Restoran yang megah ini, hanya kita bertiga yang makan di siang itu, padahal jam 12:30. Rame rame pesan Nasi Pecel pakai tambah tahu dan tempe goreng, karena menu yang lain tidak menarik. Selain pesan minum es jeruk, kopi pun jadi sasaran berikutnya. Setelah 40 menit menunggu barulah muncul Nasi Pecel, yang mugkin sayurnya harus beli dulu dipasar. Pecelnya sedang saja lagi pula pelit bumbu. Kali ini agak mahal Rp 103.000,- saya anggap mahal karena tidak sepadan dengan kualitas.
Jam 2 siang perjalanan dilanjut, minggu siang itu entah kenapa, jalanan sepi sedikit sekali kendaraan yang lalu lalang, setelah lewat Caruban, Nganjuk, Kertosono, Jombang tibalah kita di Mojokerto, melewati bypass Mojokerto, lanjut terus ke Mojosari, telpon telponan dengan teman satu lagi yang dari Bali, dia ternyata menunggu di Resto Lilo Chicken. Cari punya cari akhirnya ketemu pada jam 17:00. Mengingat tempat menginap di Trawas tidak menyediakan makan malam, kita rame rame makan dulu di Lilo Chicken, nasi gorengnya lumayan enak, seperti biasa yang sudah kecanduan ilmu hisap, melatih lagi ilmunya sampai puas sambil ngopi, kali ini 2 cangkir dia habiskan.
Sambil menunggu nasi goreng yang dalam proses produksi, kita belanja beberapa kebutuhan di Alfamart di ruko sebelah.
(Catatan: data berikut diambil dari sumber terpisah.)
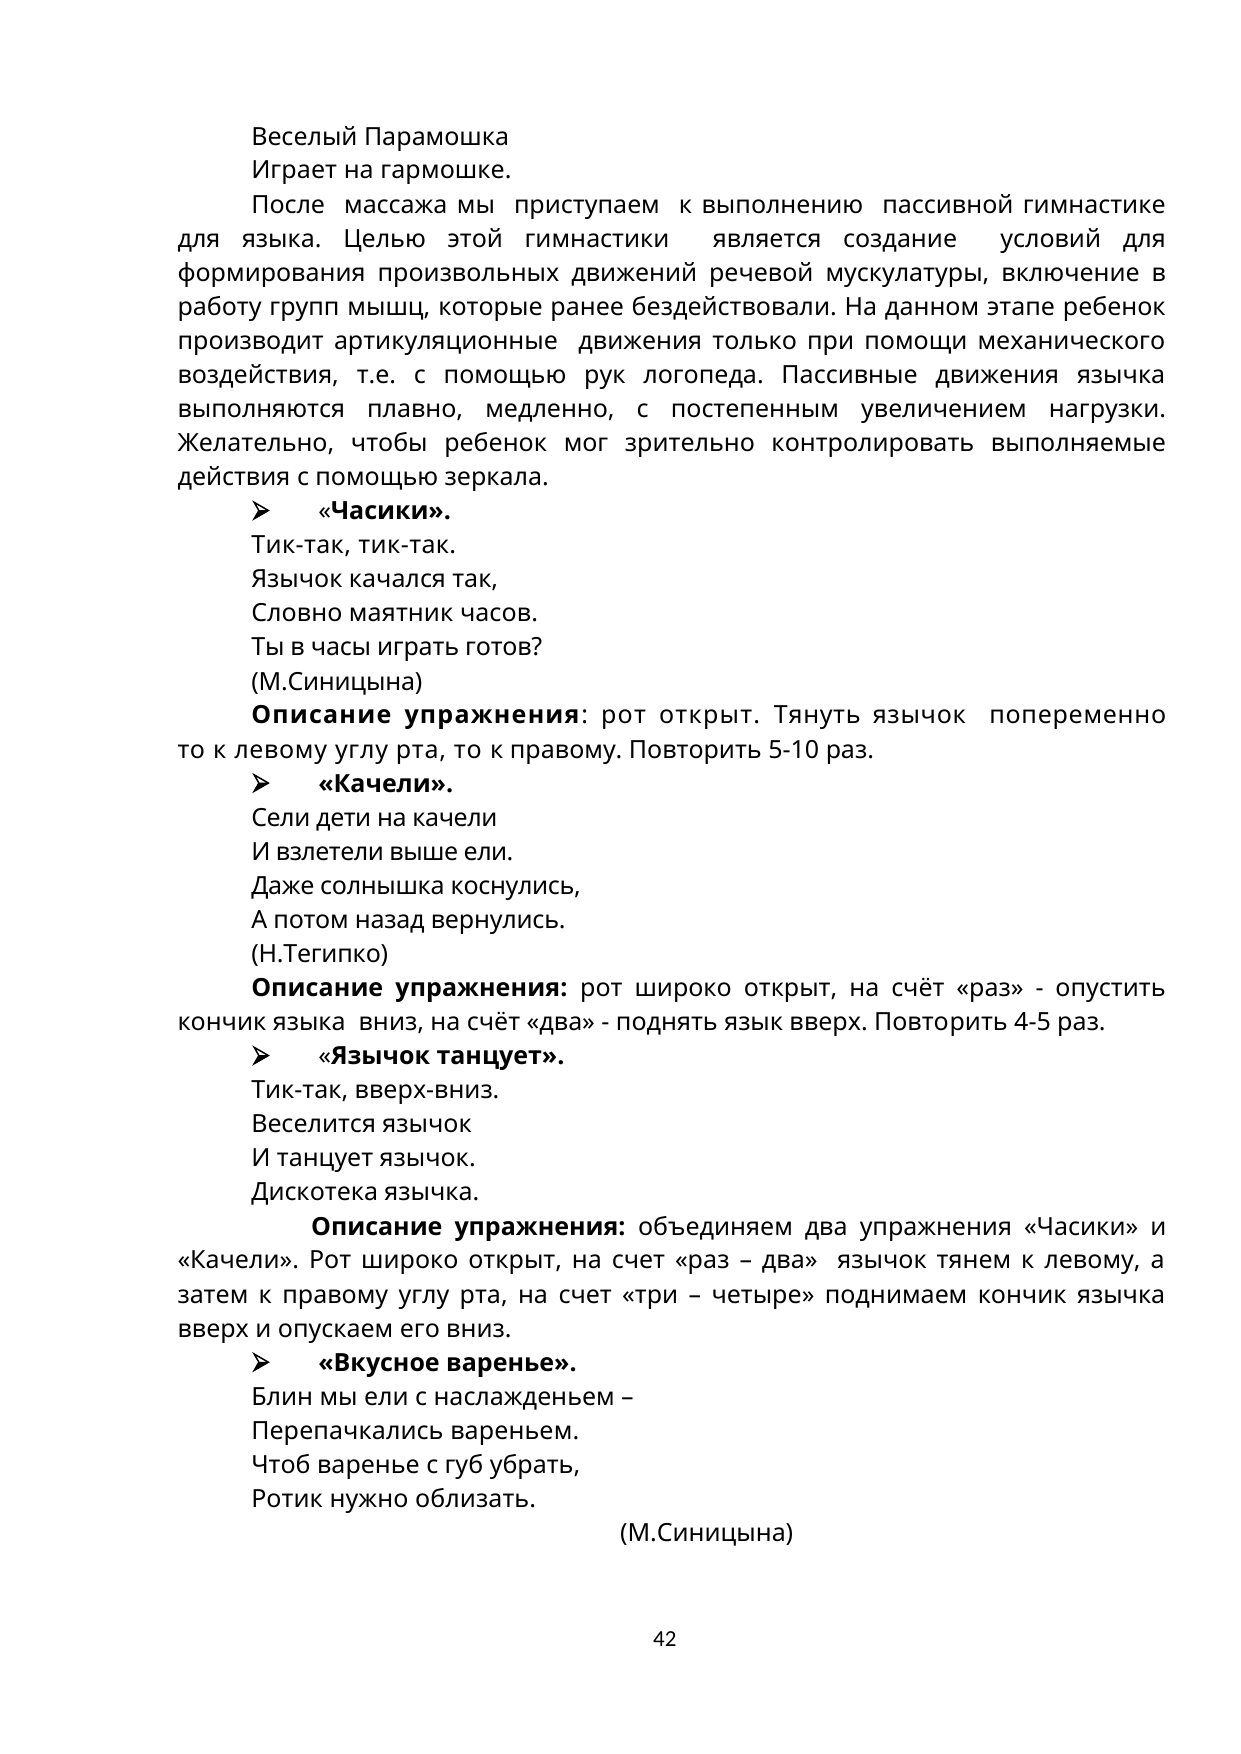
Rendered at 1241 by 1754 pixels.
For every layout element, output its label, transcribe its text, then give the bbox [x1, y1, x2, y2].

text Словно маятник часов. [177, 595, 1167, 629]
text И танцует язычок. [177, 1140, 1167, 1174]
text Язычок качался так, [177, 561, 1167, 595]
list «Язычок танцует». [177, 1038, 1167, 1072]
text Описание упражнения: объединяем два упражнения «Часики» и «Качели». Рот широко открыт, на счет «раз – два» язычок тянем к левому, а затем к правому углу рта, на счет «три – четыре» поднимаем кончик язычка вверх и опускаем его вниз. [177, 1208, 1167, 1344]
text И взлетели выше ели. [177, 833, 1167, 867]
text Блин мы ели с наслажденьем – [177, 1378, 1167, 1412]
text (М.Синицына) [177, 663, 1167, 697]
text Ты в часы играть готов? [177, 629, 1167, 663]
text Дискотека язычка. [177, 1174, 1167, 1208]
text Играет на гармошке. [177, 152, 1167, 186]
text Веселится язычок [177, 1106, 1167, 1140]
text Даже солнышка коснулись, [177, 867, 1167, 902]
text А потом назад вернулись. [177, 902, 1167, 936]
text Ротик нужно облизать. [177, 1481, 1167, 1515]
text Тик-так, вверх-вниз. [177, 1072, 1167, 1106]
list «Вкусное варенье». [177, 1344, 1167, 1378]
text (Н.Тегипко) [177, 936, 1167, 970]
text (М.Синицына) [177, 1515, 1167, 1549]
text После массажа мы приступаем к выполнению пассивной гимнастике для языка. Целью этой гимнастики является создание условий для формирования произвольных движений речевой мускулатуры, включение в работу групп мышц, которые ранее бездействовали. На данном этапе ребенок производит артикуляционные движения только при помощи механического воздействия, т.е. с помощью рук логопеда. Пассивные движения язычка выполняются плавно, медленно, с постепенным увеличением нагрузки. Желательно, чтобы ребенок мог зрительно контролировать выполняемые действия с помощью зеркала. [177, 186, 1167, 493]
text Перепачкались вареньем. [177, 1412, 1167, 1447]
text Веселый Парамошка [177, 118, 1167, 152]
text Описание упражнения: рот широко открыт, на счёт «раз» - опустить кончик языка вниз, на счёт «два» - поднять язык вверх. Повторить 4-5 раз. [177, 970, 1167, 1038]
text Чтоб варенье с губ убрать, [177, 1447, 1167, 1481]
list «Часики». [177, 493, 1167, 527]
text Тик-так, тик-так. [177, 527, 1167, 561]
text Сели дети на качели [177, 799, 1167, 833]
list «Качели». [177, 765, 1167, 799]
text Описание упражнения: рот открыт. Тянуть язычок попеременно то к левому углу рта, то к правому. Повторить 5-10 раз. [177, 697, 1167, 765]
Jam 6 sore , perjalanan dilanjut menuju Trawas, dan tiba ditujuan setelah jam 7 malam dan kondisi sudah gelap. Setelah bertemu dengan sang penguasa disitu, dan mendapatkan tempat untuk menginap masing masing, kita putuskan untuk istirahat, Karena badan sangat panas, mandi di air dingin yang betul betul dingin terasa begitu menyegarkan dan menjadi pengantar tidur yang baik.